**Passage provided**
Geocoder using PostGis in Postgres

by Paulo Gonzalez

2024-04-22 | postgres postgis addresses

TLDR: Open Source Software is beautiful. What an amazing time to be alive and work with software.

Addresses are a fascinating vertical. I've worked with addresses in the past in side projects, consulting projects and full time jobs. I learned thing or two about them, including the difference of a valid address and a mailable address, but that's for a different conversation. Recently, I worked on a side project and thought about plotting some addresses on a map.

Plotting a single point or a few points is straightforward. You need a lat/lon value that generates a point, then, you use that point in a map. One of the ways to do this is to use a geocoding api, send your address to it, pay for usage, get the lat/lon back and call it a day. I've done this in the past and it's a legit way to build things. In this side project, for science reasons, I wanted to see what it would take to do get a lat/lon for a bunch of values, not just one. These api services have caps on them. Google Maps gives you 100k requests a month, 500k if you ask (beg) them for it. There is another one that has tiers, one for 100k ($10/mo) and one for 1mil ($50/mo). In this case, I pretended I had a couple of million existing records that I wanted to backpopulate/hydrate with lat/lon values. This blog explores an alternative to the api route: using open source tools (Postgresql, PostGis) and data (OpenStreetMaps) to solve the geocoding problem. In short, the problem statement is: when given an address in the US, please give me the lat/lon values for it. Now, do it for X addresses. It's a simple ask, for the non technical folks and a fairly interesting problem for the technical ones. I'll explain some takeaways below.

**Material provided**
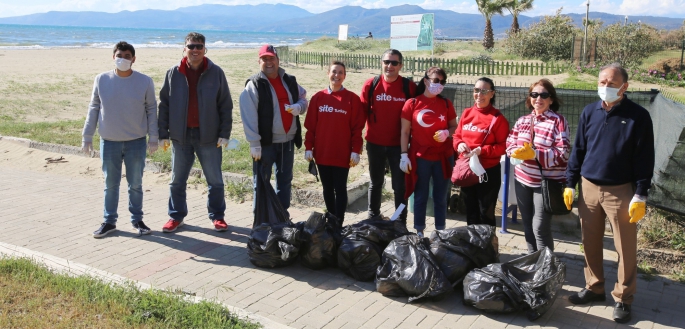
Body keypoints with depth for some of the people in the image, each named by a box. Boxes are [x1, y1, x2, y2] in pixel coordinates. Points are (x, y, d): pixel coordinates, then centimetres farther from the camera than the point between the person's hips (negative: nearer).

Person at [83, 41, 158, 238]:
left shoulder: (145, 82, -5)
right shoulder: (101, 80, -2)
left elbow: (151, 110, 0)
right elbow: (93, 109, 4)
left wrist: (153, 138, -3)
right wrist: (87, 137, 3)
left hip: (136, 142, -1)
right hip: (109, 142, 1)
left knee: (136, 184, 9)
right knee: (110, 184, 10)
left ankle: (137, 219, 24)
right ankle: (109, 221, 22)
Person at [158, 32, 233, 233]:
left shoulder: (216, 73, -1)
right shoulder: (174, 74, 3)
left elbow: (226, 106, 0)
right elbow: (164, 105, 5)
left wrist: (224, 133, -6)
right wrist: (163, 134, 1)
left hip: (208, 136, -1)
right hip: (180, 135, 2)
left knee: (215, 180, 6)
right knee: (177, 180, 10)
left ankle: (217, 216, 20)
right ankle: (176, 216, 24)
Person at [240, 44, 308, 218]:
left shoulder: (290, 81, 9)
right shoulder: (254, 85, -8)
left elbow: (303, 99, 21)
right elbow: (248, 116, -14)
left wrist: (298, 107, -5)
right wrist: (254, 143, -19)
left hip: (288, 140, 6)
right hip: (265, 142, -5)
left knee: (285, 179, 14)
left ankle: (283, 214, 27)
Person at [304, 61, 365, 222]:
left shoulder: (352, 98, -2)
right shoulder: (318, 97, 4)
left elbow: (357, 127, -3)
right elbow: (310, 125, 5)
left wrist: (356, 151, -8)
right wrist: (308, 147, 1)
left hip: (342, 154, -3)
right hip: (322, 153, 3)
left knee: (340, 189, 3)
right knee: (327, 188, 13)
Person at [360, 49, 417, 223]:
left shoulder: (409, 86, -6)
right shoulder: (370, 85, -3)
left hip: (399, 144, -1)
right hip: (375, 143, 2)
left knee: (400, 184, 4)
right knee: (376, 182, 16)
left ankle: (401, 222, 14)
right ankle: (373, 218, 30)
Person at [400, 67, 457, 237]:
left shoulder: (446, 104, 4)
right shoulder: (412, 103, -2)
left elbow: (454, 126, 12)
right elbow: (405, 131, -1)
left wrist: (447, 133, -11)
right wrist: (404, 155, -6)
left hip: (443, 157, 2)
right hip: (420, 157, -2)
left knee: (441, 196, 9)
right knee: (420, 196, 7)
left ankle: (441, 232, 19)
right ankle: (419, 232, 18)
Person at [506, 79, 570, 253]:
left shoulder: (558, 121, -11)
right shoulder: (522, 120, 8)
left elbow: (563, 154, -17)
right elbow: (510, 143, 9)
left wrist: (534, 154, -26)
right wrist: (518, 152, -14)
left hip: (546, 182, -6)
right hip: (522, 180, 6)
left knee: (540, 228, -5)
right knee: (527, 226, 16)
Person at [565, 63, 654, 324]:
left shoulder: (638, 116, -7)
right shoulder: (589, 112, 5)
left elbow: (645, 158, -6)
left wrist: (640, 196, -10)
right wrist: (570, 184, 6)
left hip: (621, 191, -4)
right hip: (589, 187, 4)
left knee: (625, 248, 3)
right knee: (590, 243, 12)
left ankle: (623, 299, 16)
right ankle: (594, 288, 28)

**Activity list**
- 1) Replace "fascinating" with "captivating" in the geocoding post, and write out the stretch from "Addresses are a" through "addresses on a map." with that change.
- 2) According to the geocoding post, how many requests a month does Google Maps give you?

**Answers in order**
- 1)
Addresses are a captivating vertical. I've worked with addresses in the past in side projects, consulting projects and full time jobs. I learned thing or two about them, including the difference of a valid address and a mailable address, but that's for a different conversation. Recently, I worked on a side project and thought about plotting some addresses on a map.

- 2) Google Maps gives you 100k requests a month, or 500k if you ask for it.